Friday, September 01, 2006

[RealEdge] BT Editorial : A dangerous complacency

Published September 1, 2006

A dangerous complacency

BY NOW, the dreaded 'R' word would have cropped up on the radar screens of most investors, the only unanswered questions being how severe the US slowdown will be and whether inflation pressures will persist. If the US housing bubble deflates as rapidly as the early signs suggest and if oil prices continue to climb, then Wall Street will have to grapple with the worse-case scenario of weak or stagnant growth amidst high inflation, or stagflation for short. And if the US market tanks as a result, world markets will surely be affected.

Yet equity markets have thus far been remarkably indifferent and do not appear to be factoring in any of the potential dangers that could come from a recession. After the wobbles of May-July, markets are now climbing again. One reason for this is obvious - brokers, investment strategists, central bankers and politicians are all in the business of selling optimism.
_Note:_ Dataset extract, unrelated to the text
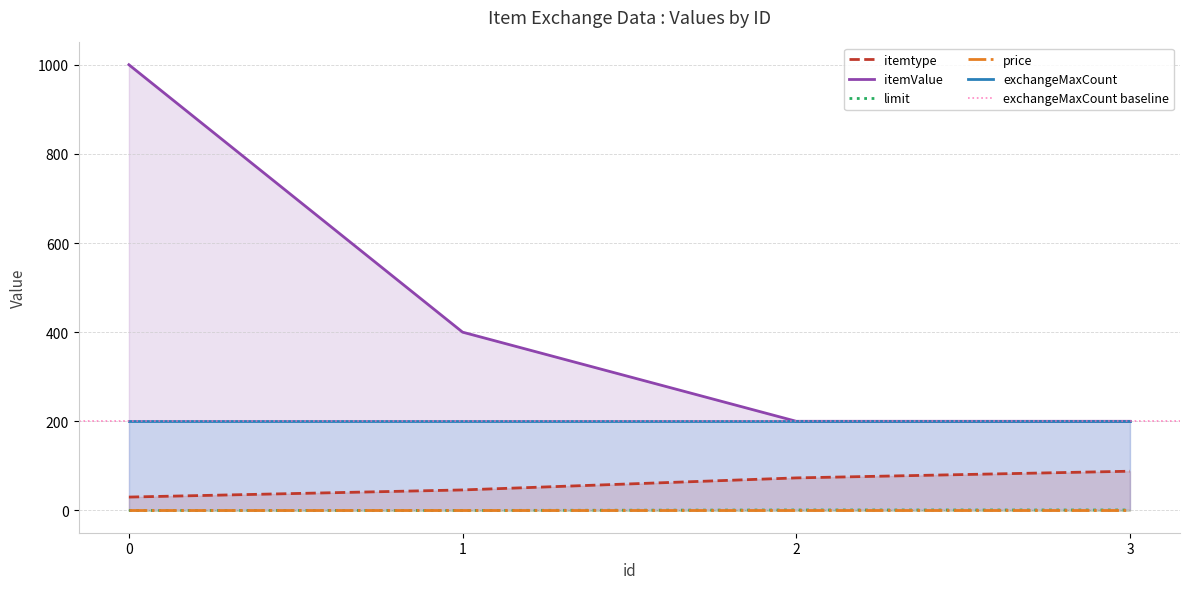

Which category has the highest value in the limit series?

2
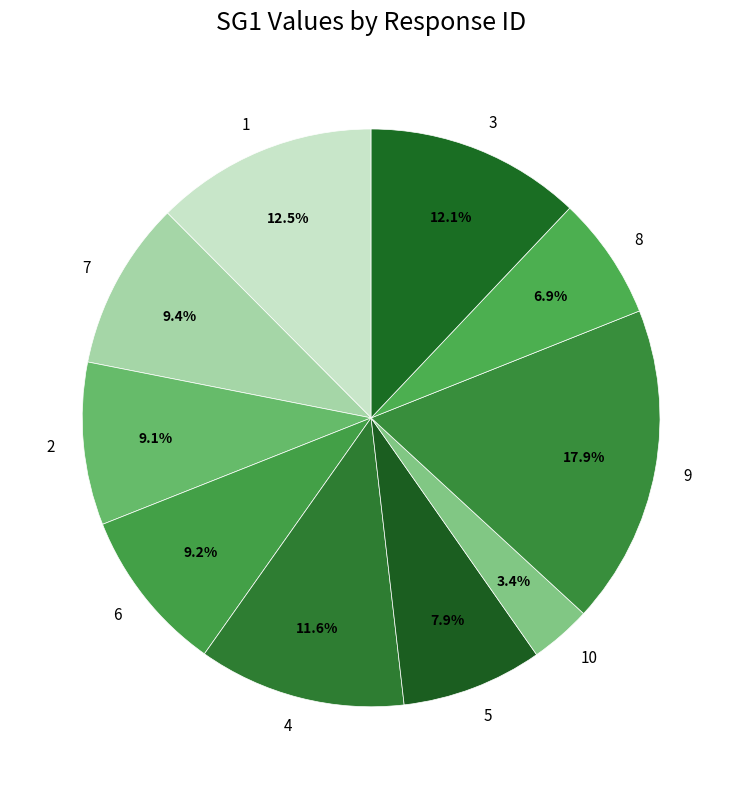

How many segments does this pie chart have?

10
Moreover, many may genuinely believe that if disaster strikes, the US Federal Reserve can be counted on to slash interest rates as did former Fed chief Alan Greenspan, or fling cash from helicopters as current Fed chief Ben Bernanke once famously promised.

As a result, most markets seem to be in the grip of complacency. For instance, all throughout the May-July plunges, analysts and fund managers maintained that there was nothing to worry about and that the bull market would soon re-establish itself. In a mid-year Investment Roundtable of top US fund managers and analysts published by the Barron's newspaper on May 1, not one mentioned a possible bursting of the American housing bubble, a development which is now beginning to dominate headlines.
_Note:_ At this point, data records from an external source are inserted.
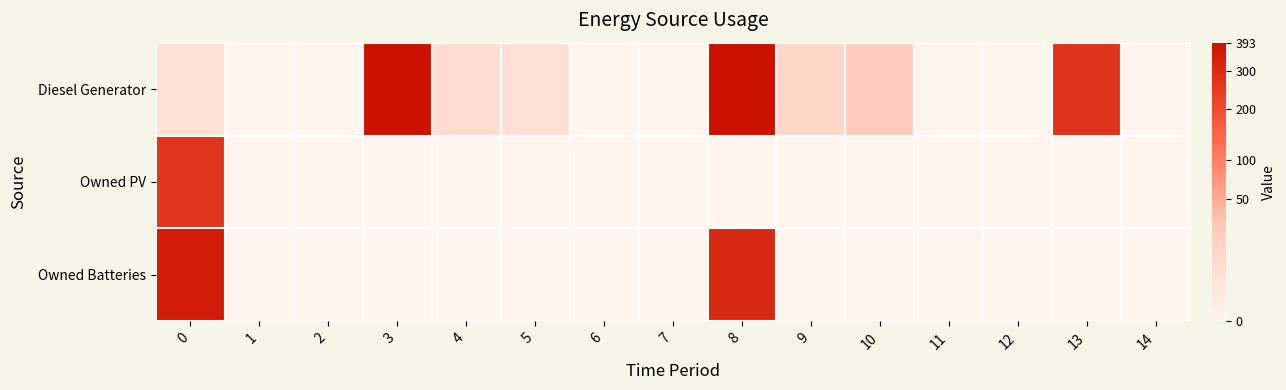

List the series in order of their peak value, highest first.

Diesel Generator, Owned Batteries, Owned PV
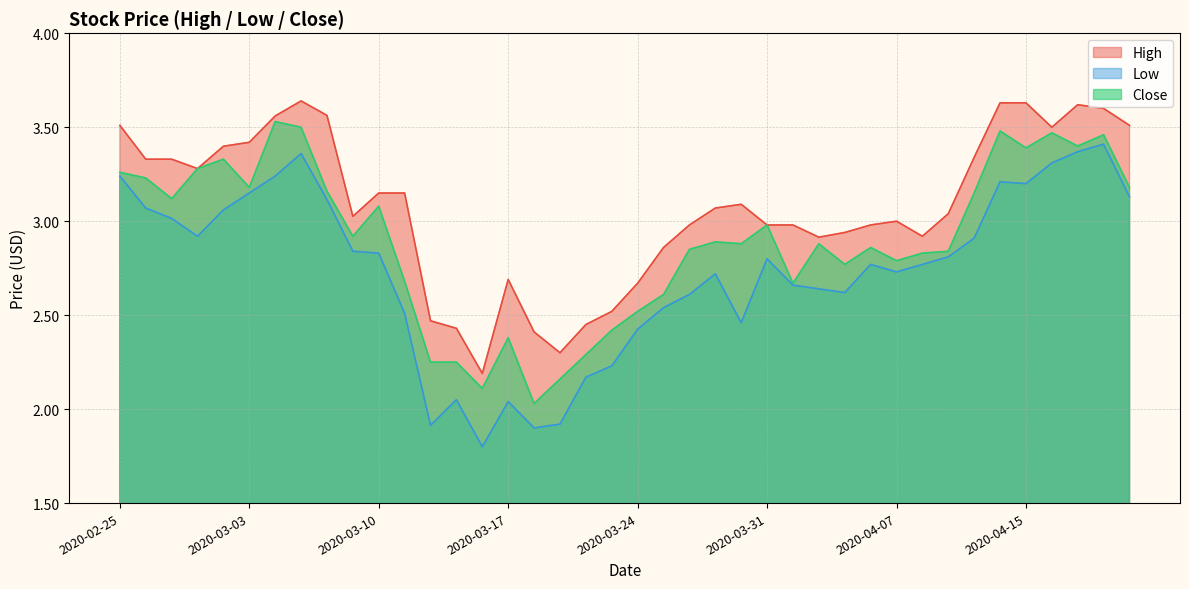

True or false: High and Low cross at least once.

False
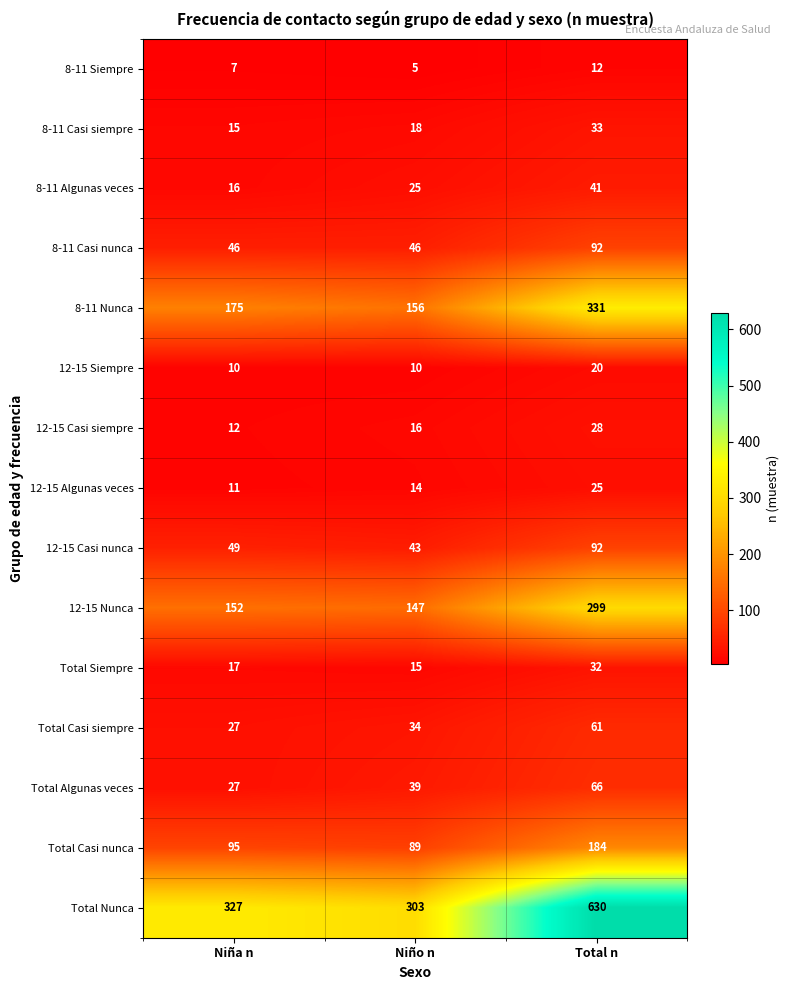

What is the spread (max minus min) of values at Total n?

618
Even with clear signs that global earnings have peaked and turning downwards, the number of 'buy' calls being issued by brokers still overwhelmingly outnumber 'sells'. In addition, many experts are basing their 'overweight' on equities on the perverse possibility that when the economy slows drastically, the US will cut its interest rates.

As pointed out by the New York Times on Wednesday, past slowdowns have typically been preceded by higher inventories, rising interest rates and weak consumer confidence. The first two have already occurred and this week, the Conference Board's confidence index dropped to a nine-month low. It is, however, the property market which is of greatest concern. Consider the latest statistics quoted in Barron's Aug 21 issue - new-home inventories hit a record high in April, existing-home inventories are 39 per cent higher than a year ago, but sales are down more than 10 per cent.

Worse, lenders have apparently been encouraging people to use an anticipated rise in their property value as collateral for a loan to buy that property in the first place, a preposterous strategy once used to painful effect in the junk bond market in the late 1980s.

Of course, the chimerical 'soft landing' that central bankers aspire to may yet materialise in 2007 and markets everywhere may continue to boom. But this is now beginning to look less likely.